Document Preparation

  • Straighten the image. Skewed text (even 2-3 degrees) significantly hurts accuracy. Most OCR engines attempt auto-deskew, but manual correction before scanning is more reliable. If you have a scanned PDF with skewed pages, consider rotating the pages first.
  • Remove borders and artifacts. Crop the document to remove scanner borders, black edges, and binding shadows. These artifacts confuse layout analysis.
  • Select the right language. Always specify the primary language of the document. For mixed-language content (English headers with Chinese body text), use the combined language mode if your OCR tool supports it.

Common OCR Challenges

Handwriting

Standard OCR engines are trained on printed text and perform poorly on handwriting. For handwritten documents, use specialized services (Google Cloud Vision, Amazon Textract) that have handwriting-specific models. Accuracy varies widely depending on handwriting legibility.

Tables and Forms

OCR engines recognize text but not table structure. A scanned table may come out as jumbled text with lost column alignment. For structured data extraction from tables, dedicated document AI services or manual post-processing are often necessary.

Multi-Column Layouts

Newspapers, academic papers, and magazines often use multi-column layouts. OCR engines may read across columns instead of down them, producing nonsensical output. Adobe Acrobat and advanced OCR tools handle columns better than basic engines.

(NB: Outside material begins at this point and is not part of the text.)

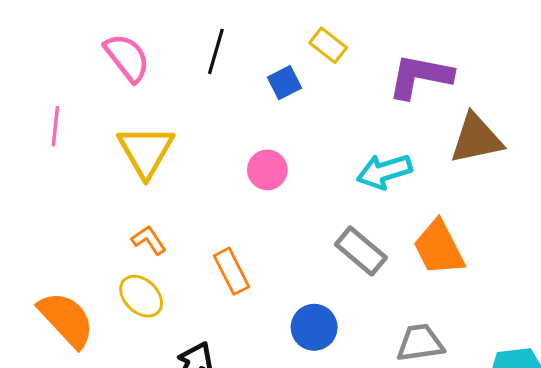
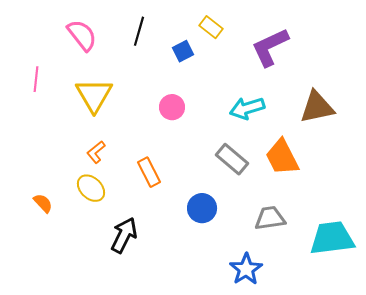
purple L-shape: (420, 76) -> (270, 47), turned -36
brown triangle: (476, 139) -> (317, 107), moved
orange L-shape: (149, 240) -> (96, 152), turned -95
orange semicircle: (66, 320) -> (43, 203), size x0.5

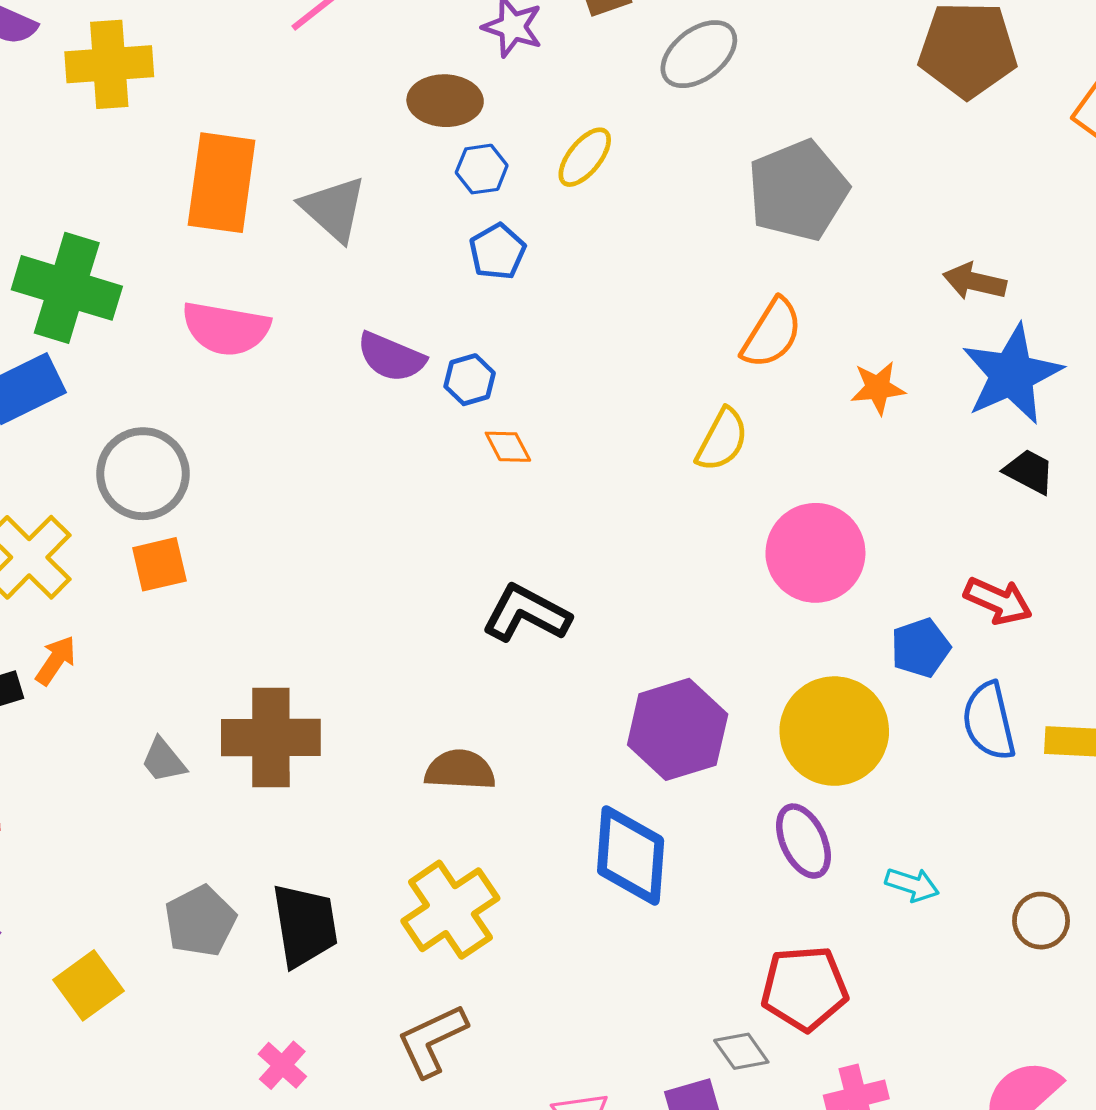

Low-Quality Faxes and Photocopies

Documents that have been faxed or photocopied multiple times accumulate noise, lose contrast, and develop artifacts. Each generation degrades quality. For these documents, aggressive preprocessing (contrast enhancement, noise removal, binarization) before OCR can significantly improve results.

OCR vs. Text Extraction: Know the Difference

Not all PDFs need OCR. There are two kinds of PDFs:

  • Digital PDFs — Created from Word, Excel, HTML, or any application's "Export to PDF" function. The text is already embedded and selectable. Use the PDF to Text tool — it reads the text directly, is faster, and is 100% accurate.
  • Scanned PDFs — Created by scanning paper documents. Each page is an image. The text exists only as pixels. This is where OCR is necessary.

How to tell the difference: open the PDF and try to select text with your cursor. If you can highlight individual words, it is a digital PDF and OCR is unnecessary. If clicking and dragging selects the entire page as an image, it is a scanned PDF and needs OCR.

After OCR: Next Steps

  • Proofread the output. Even the best OCR makes mistakes. Common errors include confusing similar characters (l/1, O/0, rn/m), dropping punctuation, and merging or splitting words incorrectly.
  • Convert to your target format. Once you have the text, you can paste it into a document, spreadsheet, or database. For creating a formatted PDF from the extracted text, use the Text to PDF tool.
  • Archive the searchable version. If you ran OCR on a scanned PDF and generated a searchable PDF (with the text layer), keep this version as your primary archive. It preserves the original visual appearance while enabling full-text search.
  • Compress if needed. Scanned PDFs with OCR text layers can be large. Compress the PDF to reduce file size while keeping the text layer intact.